Back to projects
AWS-Powered Document Intelligence with RAG

AWS-Powered Document Intelligence with RAG

Wiran Larbi / March 15, 2025

Overview

A scalable document intelligence platform enabling:

  • PDF-to-Knowledge conversion pipeline
  • Context-Aware Q&A with LLM synthesis
  • Zero-Downtime AWS deployment

View Project on GitHub

Document Processing Pipeline

RAG system architecture

Stage 1: Ingestion & Preparation

  1. PDF Upload
    Users submit documents through admin interface

  2. Document Chunking
    Split PDFs into semantic text segments (paragraphs/sections)

  3. Vector Encoding
    Convert chunks to embeddings using Amazon Titan model

  4. Vector Storage
    Index embeddings in FAISS with metadata pointers

Stage 2: Question Answering

  1. Query Input
    Receive natural language question from user

  2. Query Encoding
    Convert question to vector using Tim model (query-optimized variant)

  3. Context Retrieval
    Find top-K matching chunks via FAISS similarity search

  4. Answer Synthesis
    Augment LLM (GPT/Claude) with context to generate final response## Document Processing Pipeline

AWS Infrastructure Blueprint

RAG system aws components architecture

VPC Layout

VPC:
  PublicSubnets:
    - CIDR: 10.0.1.0/24
      AZ: us-east-1a
  PrivateSubnets:
    - CIDR: 10.0.2.0/24
      AZ: us-east-1b
    - CIDR: 10.0.3.0/24 
      AZ: us-east-1c
  SecurityGroups:
    ALB-SG: 
      Ingress: 
        - Protocol: TCP
          Ports: [80, 443]
    EC2-SG:
      Ingress: 
        - Protocol: TCP
          Ports: [8083-8084]
          Source: ALB-SG

EC2 Configuration

[admin-instance]
ami = "ami-0abcdef1234567890"
type = "t3.small"
ports = [8084]
storage = { type = "gp3", size = 8 }

[client-instance]  
ami = "ami-0abcdef1234567890"
type = "t3.small"
ports = [8083]
storage = { type = "gp3", size = 8 }

Deployment Guide

Prerequisites

  • AWS Account with IAM permissions
  • Docker installed
  • FAISS model binaries to be created in S3

Service Deployment

Admin Service Dockerfile

FROM python:3.11
EXPOSE 8083
WORKDIR /app
COPY requirements.txt ./
RUN pip install -r requirements.txt
COPY . ./
ENTRYPOINT [ "streamlit", "run", "admin.py", "--server.port=8083", "--server.address=0.0.0.0" ]

Client Service Dockerfile

FROM python:3.11
EXPOSE 8084
WORKDIR /app
COPY requirements.txt ./
RUN pip install -r requirements.txt
COPY . ./
ENTRYPOINT [ "streamlit", "run", "client.py", "--server.port=8084", "--server.address=0.0.0.0" ]

Deployment Script

# Build the Docker images
docker build -t rag-admin:latest -f admin.Dockerfile .
docker build -t rag-client:latest -f client.Dockerfile .

# Run the containers
docker run -d \
  --name rag-admin \
  -p 8083:8083 \
  --restart unless-stopped \
  rag-admin:latest

docker run -d \
  --name rag-client \
  -p 8084:8084 \
  --restart unless-stopped \
  rag-client:latest

Access Endpoints

  • Admin API: https://api.example.com/admin (HTTPS, IAM Role authentication)
  • Client API: https://api.example.com/client (HTTPS, API Key/Bearer authentication)
  • Metrics: internal:9090/metrics (HTTP, VPC Peering authentication)

FAQ

How is FAISS storage synchronized between instances?
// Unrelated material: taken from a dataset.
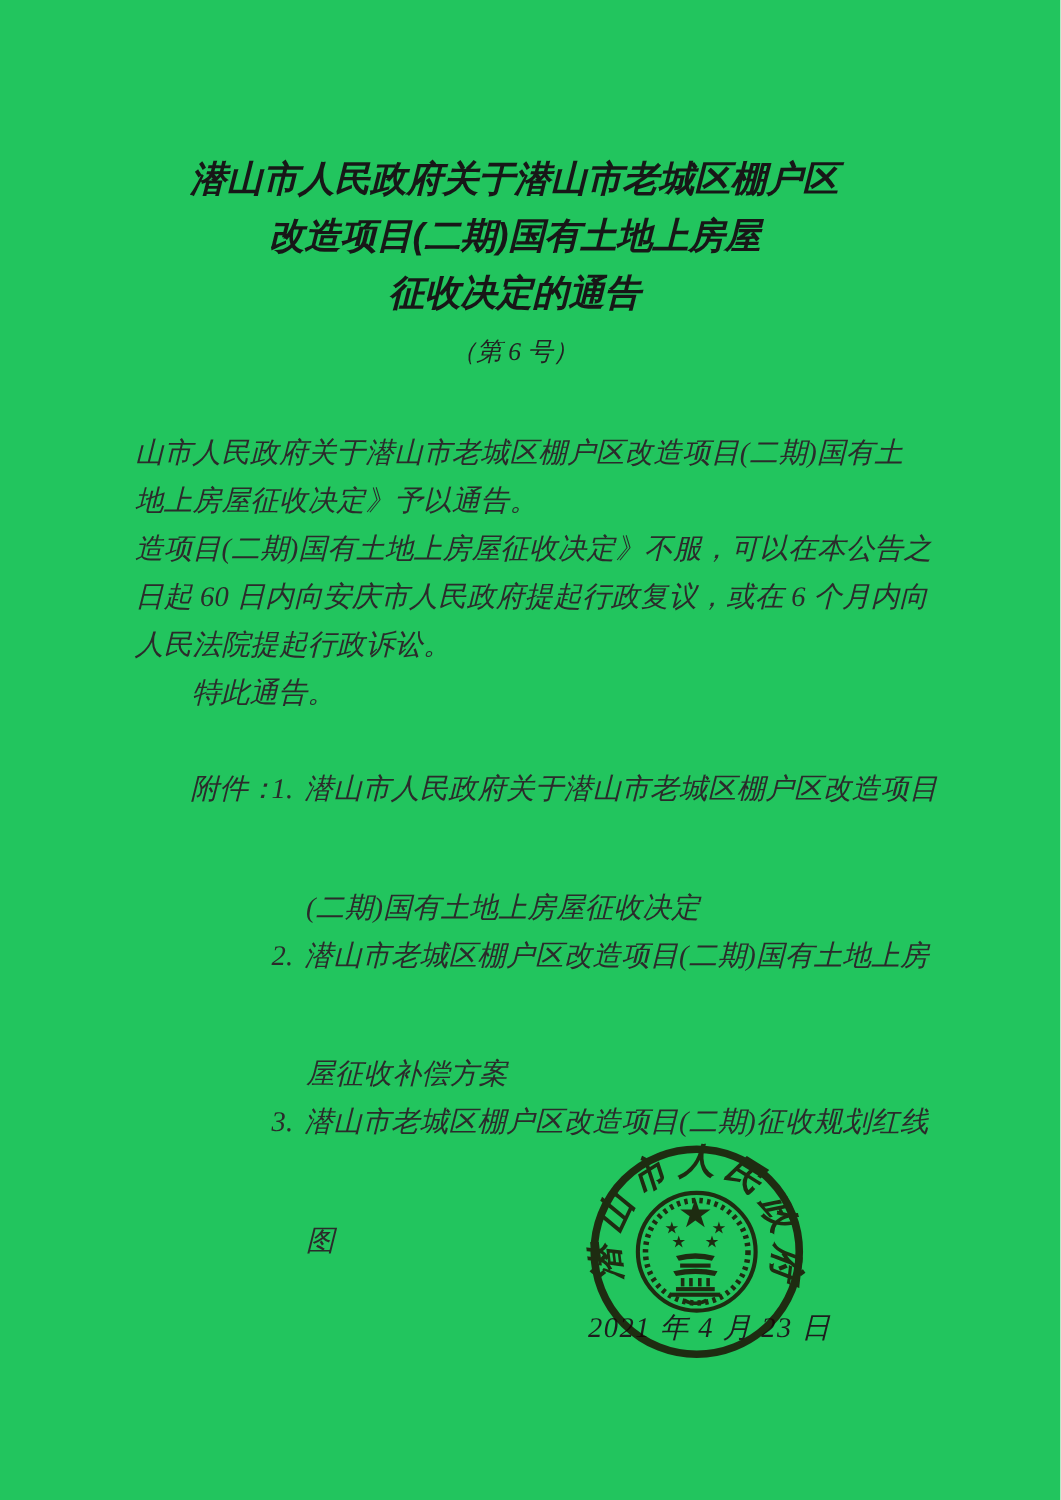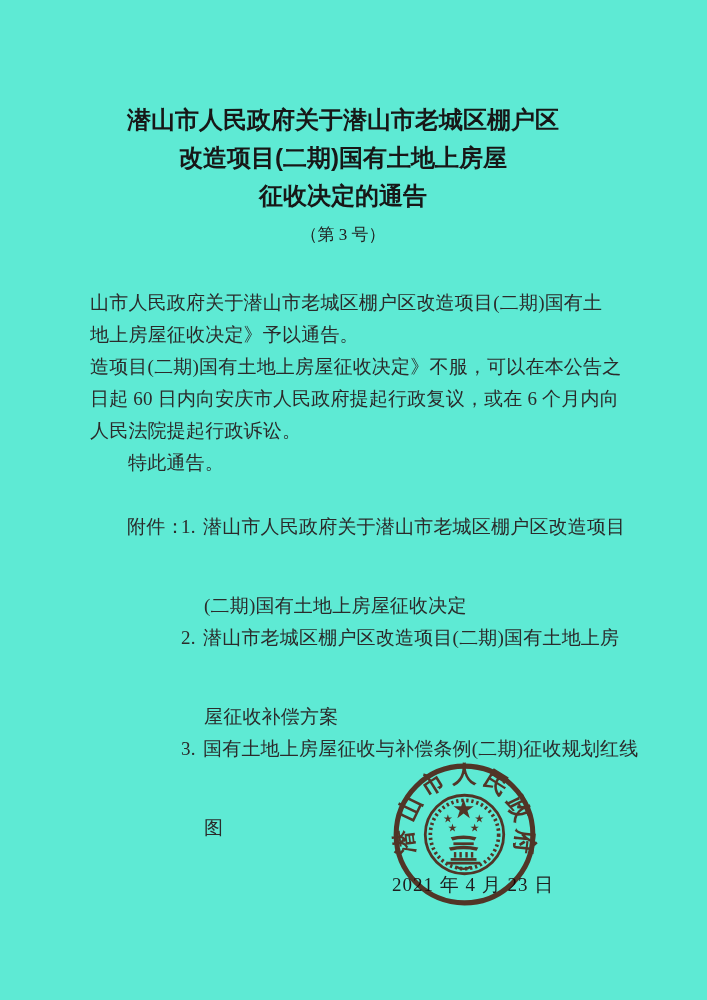"潜山市人民政府关于潜山市老城区棚户区" .page { background: #5eead4 -> #22c55e; font-style: none -> italic }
We use an S3-backed synchronization layer that:

  1. Maintains a primary FAISS index in us-east-1
  2. Replicates to read-only replicas in other regions
  3. Uses versioned S3 objects for consistency

Important: Ensure proper VPC peering configuration when accessing from other AWS services!